SÃO PAULO - O Conselho Nacional de Autorregulamentação Publicitária (Conar) investiga se as empresas Diletto, que faz sorvetes, e Do Bem, fabricante de sucos, agiram de modo antiético por inventar histórias fantasiosas sobre si mesmas.

A Diletto conta que sua vocação sorveteira remonta a nonno Vittorio, o avô de um dos sócios, que teria emigrado de um vilarejo no Vêneto após a 2ª Guerra, trazendo consigo a experiência em fabricar picolés artesanais a partir de frutas frescas e neve. O próprio sócio, porém, já admitiu que o único elemento de verdade na narrativa é que o avô veio do Vêneto. Ele não se chamava Vittorio e nunca fabricou sorvetes.

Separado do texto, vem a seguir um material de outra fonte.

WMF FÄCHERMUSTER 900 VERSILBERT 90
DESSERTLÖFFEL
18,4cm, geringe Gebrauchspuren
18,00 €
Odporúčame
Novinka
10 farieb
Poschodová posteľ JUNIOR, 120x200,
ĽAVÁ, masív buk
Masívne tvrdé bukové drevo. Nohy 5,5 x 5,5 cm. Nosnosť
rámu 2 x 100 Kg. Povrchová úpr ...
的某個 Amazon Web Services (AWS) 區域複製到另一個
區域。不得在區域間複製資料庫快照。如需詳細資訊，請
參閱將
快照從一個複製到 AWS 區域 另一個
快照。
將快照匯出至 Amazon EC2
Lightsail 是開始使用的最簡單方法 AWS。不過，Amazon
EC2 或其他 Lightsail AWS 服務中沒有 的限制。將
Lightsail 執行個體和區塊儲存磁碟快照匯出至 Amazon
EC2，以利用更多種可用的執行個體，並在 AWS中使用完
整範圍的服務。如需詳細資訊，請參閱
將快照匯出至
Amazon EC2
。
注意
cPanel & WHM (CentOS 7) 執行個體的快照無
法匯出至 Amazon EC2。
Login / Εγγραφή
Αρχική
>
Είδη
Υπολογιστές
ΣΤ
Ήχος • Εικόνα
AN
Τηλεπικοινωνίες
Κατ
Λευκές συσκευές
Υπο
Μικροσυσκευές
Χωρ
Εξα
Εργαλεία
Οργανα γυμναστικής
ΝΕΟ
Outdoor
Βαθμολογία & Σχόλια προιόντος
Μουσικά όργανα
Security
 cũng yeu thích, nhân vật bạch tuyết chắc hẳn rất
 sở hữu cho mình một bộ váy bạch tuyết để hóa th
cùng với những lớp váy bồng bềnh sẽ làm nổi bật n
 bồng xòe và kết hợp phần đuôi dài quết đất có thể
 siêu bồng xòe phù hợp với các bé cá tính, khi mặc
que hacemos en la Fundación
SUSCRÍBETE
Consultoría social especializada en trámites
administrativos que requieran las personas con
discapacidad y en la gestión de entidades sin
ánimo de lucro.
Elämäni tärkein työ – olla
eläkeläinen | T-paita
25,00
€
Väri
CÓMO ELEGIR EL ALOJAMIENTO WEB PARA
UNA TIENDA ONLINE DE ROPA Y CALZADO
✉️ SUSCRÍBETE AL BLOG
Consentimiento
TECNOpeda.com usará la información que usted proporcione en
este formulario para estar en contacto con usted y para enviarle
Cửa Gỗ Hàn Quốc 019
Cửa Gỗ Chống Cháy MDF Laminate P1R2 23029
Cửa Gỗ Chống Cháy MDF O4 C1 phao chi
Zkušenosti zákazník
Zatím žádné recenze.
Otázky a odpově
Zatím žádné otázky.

A pergunta que o Conar terá de responder, no fundo, é se a propaganda pode mentir. E penso que o órgão cometerá suicídio se concluir pela negativa. A própria ideia de publicidade, que busca enaltecer as virtudes de um produto, calando sobre seus defeitos, já constitui uma forma de mentira, se adotarmos uma definição inelástica de verdade.

Isso significa que empresas e agências podem partir para o vale-tudo? Não. Uma coisa é fabular sobre as origens da empresa, evocando cenários idílicos e mobilizando emoções positivas no consumidor, e outra muito diferente seria falsear informações técnicas, como a tabela nutricional. A segunda implica ilícitos penais e morais, enquanto a primeira, creio, permanece no reino das mistificações aceitáveis. Eu diria até que o consumidor que acreditou nas historietas é que tem um problema.

Gostemos ou não, a mentira é parte irredutível de nossas naturezas. Nosso cérebro muitas vezes "pensa" através de narrativas, às quais vamos ajustando os fatos. A sociedade já pode se dar por satisfeita se conseguir banir as inverdades em contextos especiais, como testemunhos judiciais e trabalhos científicos. Se levarmos a ferro e fogo a ideia de que a propaganda não pode mentir, o que seria dos pobres políticos?